**Task description:**
Can you copy the IPXcore thread below, beginning at the words "# IPXCore leaving" and stopping after "City than Buffalo.", and rename every "Buffalo" in that span to "Rochester"?
═══ Source passage ═══
# IPXCore leaving ColoCrossing in Buffalo and moving to Choopa, NJ



## joepie91 (Mar 3, 2014)

Just received this e-mail.



> Hello Sven Slootweg,
> 
> 
> IPXcore is planning to move our East Coast location on March 21st 2014. We are moving simply because we have outgrown the current location. Moving data centers will allow greater bandwidth capacity and better network peers. Our current East Coast data center is located in Buffalo, NY and the new location is in Piscataway Township, NJ. The new location is actually closer to New York City than Buffalo.
> ...


----------



## Damian (Mar 3, 2014)




----------



## Taronyu (Mar 3, 2014)

You beat me to it.


Nice to hear, I really like Ipxcore. 


Send from my iOCEAN X7 using Tapatalk.


----------



## DomainBop (Mar 3, 2014)

> We are moving simply because we have outgrown the current location



Why doesn't ColoCrossing just ask the shoe store in the mall downstairs to move and use that space for expansion so you can stay in Buffalo???  Buffalo has THE BEST connectivity to EVERYWHERE!


----------



## Virtovo (Mar 3, 2014)

DomainBop said:


> Why doesn't ColoCrossing just ask the shoe store in the mall downstairs to move and use that space for expansion so you can stay in Buffalo???  Buffalo has THE BEST connectivity to EVERYWHERE!


Buffalo is full?


----------



## drmike (Mar 3, 2014)

Congrats to Damian and the ipxCore folks.  Good people.

Another win for Choopa!  

That Buffalo mall, ahh datacenter lost another.


----------



## lbft (Mar 3, 2014)

Virtovo said:


> Buffalo is full?


Chris's ego took up all the space.


----------



## MannDude (Mar 3, 2014)

Choopa direct or in CC's rented rack with Choopa?


----------



## Damian (Mar 3, 2014)

Neither, sharing a rack with SupremeBytes. I don't want to go into a lot of detail, because I'm not sure how much Damien wants me to divulge, but their networking administration knowledge and responsiveness to emergency issues fills the void that we have with our current provider.


----------



## DomainBop (Mar 3, 2014)

> their networking administration knowledge and responsiveness to emergency issues fills the void that we have with our current provider.


your current colo provider in Buffalo is Fabozo not CC, right?


----------



## Damian (Mar 3, 2014)

DomainBop said:


> your current colo provider in Buffalo is Fabozo not CC, right?


Yeah, and they've been great, except for support issues. But colocation is not their focus, so one can't really fault them on it.


----------



## wlanboy (Mar 3, 2014)

Looking forward to your new offers.

Looks like I have to be a IPXcore customer again.


----------
═══ Data ═══
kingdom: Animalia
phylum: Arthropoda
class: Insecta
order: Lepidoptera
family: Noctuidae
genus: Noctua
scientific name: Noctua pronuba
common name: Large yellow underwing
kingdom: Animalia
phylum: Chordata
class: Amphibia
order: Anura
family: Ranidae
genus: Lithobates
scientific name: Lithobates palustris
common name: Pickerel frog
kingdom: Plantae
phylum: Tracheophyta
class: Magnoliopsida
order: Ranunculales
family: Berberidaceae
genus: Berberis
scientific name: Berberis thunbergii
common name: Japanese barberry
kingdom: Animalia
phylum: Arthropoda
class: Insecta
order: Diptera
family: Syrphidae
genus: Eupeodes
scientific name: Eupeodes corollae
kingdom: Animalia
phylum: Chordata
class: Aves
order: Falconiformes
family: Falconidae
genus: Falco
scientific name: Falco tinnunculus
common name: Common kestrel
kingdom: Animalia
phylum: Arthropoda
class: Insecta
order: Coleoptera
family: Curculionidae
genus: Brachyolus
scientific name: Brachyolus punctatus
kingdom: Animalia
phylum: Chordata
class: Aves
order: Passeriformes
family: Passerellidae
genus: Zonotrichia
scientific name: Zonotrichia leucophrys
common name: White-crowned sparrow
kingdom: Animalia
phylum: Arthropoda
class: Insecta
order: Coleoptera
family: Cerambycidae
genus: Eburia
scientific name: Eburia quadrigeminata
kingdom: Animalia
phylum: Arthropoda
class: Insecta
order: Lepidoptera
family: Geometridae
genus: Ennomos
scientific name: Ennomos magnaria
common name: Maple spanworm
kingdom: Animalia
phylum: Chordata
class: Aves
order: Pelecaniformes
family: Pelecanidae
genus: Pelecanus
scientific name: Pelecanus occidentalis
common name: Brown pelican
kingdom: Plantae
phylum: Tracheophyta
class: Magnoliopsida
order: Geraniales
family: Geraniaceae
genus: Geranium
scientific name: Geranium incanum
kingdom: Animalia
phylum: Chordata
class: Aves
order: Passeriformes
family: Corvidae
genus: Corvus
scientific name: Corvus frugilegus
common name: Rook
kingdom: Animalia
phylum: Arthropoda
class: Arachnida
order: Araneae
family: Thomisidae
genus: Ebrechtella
═══
**Final result:**
# IPXCore leaving ColoCrossing in Rochester and moving to Choopa, NJ



## joepie91 (Mar 3, 2014)

Just received this e-mail.



> Hello Sven Slootweg,
> 
> 
> IPXcore is planning to move our East Coast location on March 21st 2014. We are moving simply because we have outgrown the current location. Moving data centers will allow greater bandwidth capacity and better network peers. Our current East Coast data center is located in Rochester, NY and the new location is in Piscataway Township, NJ. The new location is actually closer to New York City than Rochester.